Indian politician and trade unionist

Bazle Ahmad was an Indian politician and trade unionist, belonging to the Socialist Unity Centre of India. By the mid-1960, he served as president of the UTUC (Lenin Sarani)-affiliated Sahebganj Loop Rail Sramik Union. He represented the Murarai constituency in the West Bengal Legislative Assembly 1967–1972. In the 1967 West Bengal Legislative Assembly election, he obtained 14,944 votes (41.37%). In the 1969 West Bengal Legislative Assembly election, he obtained 22,766 votes (54.14%). As a legislator he managed to convince the state government to set up a tertiary educational facility in his constituency, leading to the foundation of the Kabi Nazrul College. In the 1971 West Bengal Legislative Assembly election, he obtained 16,310 votes (53.73%). Bazle Ahmed lost the Murarai seat in the 1972 West Bengal Legislative Assembly election, finishing in second place with 11,627 votes (29.49%).

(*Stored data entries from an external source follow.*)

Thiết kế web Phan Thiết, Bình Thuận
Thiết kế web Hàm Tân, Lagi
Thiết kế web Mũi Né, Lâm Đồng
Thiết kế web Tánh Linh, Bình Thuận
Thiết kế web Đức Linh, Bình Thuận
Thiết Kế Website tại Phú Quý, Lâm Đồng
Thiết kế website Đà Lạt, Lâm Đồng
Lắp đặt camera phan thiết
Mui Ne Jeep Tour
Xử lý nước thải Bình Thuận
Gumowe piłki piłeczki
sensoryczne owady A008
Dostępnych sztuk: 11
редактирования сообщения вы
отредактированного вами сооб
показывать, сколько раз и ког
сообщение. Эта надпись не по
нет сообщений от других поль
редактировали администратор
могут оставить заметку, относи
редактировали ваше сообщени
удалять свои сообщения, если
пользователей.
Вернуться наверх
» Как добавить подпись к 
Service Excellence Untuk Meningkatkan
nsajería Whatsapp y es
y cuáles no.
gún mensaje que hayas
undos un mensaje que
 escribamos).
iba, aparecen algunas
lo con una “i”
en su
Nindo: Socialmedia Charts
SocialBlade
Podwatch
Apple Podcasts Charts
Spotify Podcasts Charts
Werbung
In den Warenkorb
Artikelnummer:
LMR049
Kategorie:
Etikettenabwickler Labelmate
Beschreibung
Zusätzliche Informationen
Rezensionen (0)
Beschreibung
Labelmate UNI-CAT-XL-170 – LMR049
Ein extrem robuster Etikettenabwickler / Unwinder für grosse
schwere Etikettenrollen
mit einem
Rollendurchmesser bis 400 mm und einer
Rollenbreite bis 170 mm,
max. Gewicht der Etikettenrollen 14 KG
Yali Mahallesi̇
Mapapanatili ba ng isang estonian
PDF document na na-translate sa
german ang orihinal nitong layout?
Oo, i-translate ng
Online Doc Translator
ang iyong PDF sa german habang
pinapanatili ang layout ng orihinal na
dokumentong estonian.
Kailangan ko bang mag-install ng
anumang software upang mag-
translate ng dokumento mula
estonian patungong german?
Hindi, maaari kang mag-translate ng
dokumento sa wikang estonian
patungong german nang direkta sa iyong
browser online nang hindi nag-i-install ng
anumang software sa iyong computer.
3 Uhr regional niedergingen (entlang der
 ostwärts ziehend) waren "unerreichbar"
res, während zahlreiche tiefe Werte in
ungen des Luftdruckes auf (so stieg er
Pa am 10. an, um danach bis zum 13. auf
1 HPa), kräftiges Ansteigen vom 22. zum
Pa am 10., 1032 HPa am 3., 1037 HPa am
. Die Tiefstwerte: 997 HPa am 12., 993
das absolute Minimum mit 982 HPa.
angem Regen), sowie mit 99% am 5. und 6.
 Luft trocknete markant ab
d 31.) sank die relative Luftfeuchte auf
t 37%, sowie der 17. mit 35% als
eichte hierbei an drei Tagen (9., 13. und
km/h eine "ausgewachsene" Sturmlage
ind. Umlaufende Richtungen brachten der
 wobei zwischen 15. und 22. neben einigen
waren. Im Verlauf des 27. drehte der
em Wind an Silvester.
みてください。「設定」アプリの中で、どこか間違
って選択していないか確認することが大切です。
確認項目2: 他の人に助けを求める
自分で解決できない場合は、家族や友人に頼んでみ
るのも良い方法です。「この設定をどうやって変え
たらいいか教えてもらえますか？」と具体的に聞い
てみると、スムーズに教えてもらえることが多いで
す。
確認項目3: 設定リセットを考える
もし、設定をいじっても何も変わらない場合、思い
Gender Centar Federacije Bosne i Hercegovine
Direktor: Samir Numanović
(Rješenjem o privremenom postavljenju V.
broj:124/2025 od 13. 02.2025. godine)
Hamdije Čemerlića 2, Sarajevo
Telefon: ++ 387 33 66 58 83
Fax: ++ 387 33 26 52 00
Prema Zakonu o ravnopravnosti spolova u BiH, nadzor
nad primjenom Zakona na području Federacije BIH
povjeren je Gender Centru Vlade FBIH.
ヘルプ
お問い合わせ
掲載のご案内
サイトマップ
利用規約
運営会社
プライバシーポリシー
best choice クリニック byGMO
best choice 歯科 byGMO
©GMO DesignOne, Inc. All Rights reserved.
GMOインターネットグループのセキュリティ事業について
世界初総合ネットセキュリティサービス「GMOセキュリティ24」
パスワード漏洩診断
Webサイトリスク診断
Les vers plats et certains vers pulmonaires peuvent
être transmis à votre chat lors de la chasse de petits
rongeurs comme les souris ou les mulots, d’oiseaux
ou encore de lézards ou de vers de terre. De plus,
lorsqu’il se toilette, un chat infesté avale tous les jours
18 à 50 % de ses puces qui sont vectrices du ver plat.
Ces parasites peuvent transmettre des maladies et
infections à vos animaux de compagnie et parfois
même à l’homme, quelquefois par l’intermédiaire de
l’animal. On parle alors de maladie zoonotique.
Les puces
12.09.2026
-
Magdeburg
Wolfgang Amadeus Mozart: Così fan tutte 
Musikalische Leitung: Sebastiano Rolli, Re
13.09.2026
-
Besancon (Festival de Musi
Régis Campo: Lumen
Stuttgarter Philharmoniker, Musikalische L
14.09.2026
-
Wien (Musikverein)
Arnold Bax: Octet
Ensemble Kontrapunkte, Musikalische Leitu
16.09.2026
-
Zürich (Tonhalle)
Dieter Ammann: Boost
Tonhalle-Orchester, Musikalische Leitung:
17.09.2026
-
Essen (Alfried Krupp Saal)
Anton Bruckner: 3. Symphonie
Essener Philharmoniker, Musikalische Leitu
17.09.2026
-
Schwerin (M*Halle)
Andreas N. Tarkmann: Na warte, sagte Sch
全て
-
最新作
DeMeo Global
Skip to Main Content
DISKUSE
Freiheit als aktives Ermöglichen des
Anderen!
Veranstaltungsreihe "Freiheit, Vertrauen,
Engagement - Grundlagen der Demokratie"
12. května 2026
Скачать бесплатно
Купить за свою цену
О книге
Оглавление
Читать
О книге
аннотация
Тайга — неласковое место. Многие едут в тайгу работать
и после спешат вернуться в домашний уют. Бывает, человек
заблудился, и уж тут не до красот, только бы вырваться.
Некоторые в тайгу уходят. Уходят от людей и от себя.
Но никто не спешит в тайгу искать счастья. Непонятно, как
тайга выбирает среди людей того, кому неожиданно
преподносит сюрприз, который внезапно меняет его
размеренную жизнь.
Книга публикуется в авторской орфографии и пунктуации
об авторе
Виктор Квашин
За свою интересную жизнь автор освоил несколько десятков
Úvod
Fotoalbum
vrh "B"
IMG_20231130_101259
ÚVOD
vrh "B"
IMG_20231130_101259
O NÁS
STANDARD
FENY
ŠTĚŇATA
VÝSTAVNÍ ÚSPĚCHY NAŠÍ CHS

Bazle Ahmed stood as a Communist Party of India (Marxist) candidate and finished in second place in the election in Murarai in the 1977 West Bengal Legislative Assembly election, with 16,755 votes (34.73%). He confronted, among others, former SUCI party comrade and the erstwhile general secretary of the Sahebganj Loop Rail Sramik Union general secretary Ziad Buxi.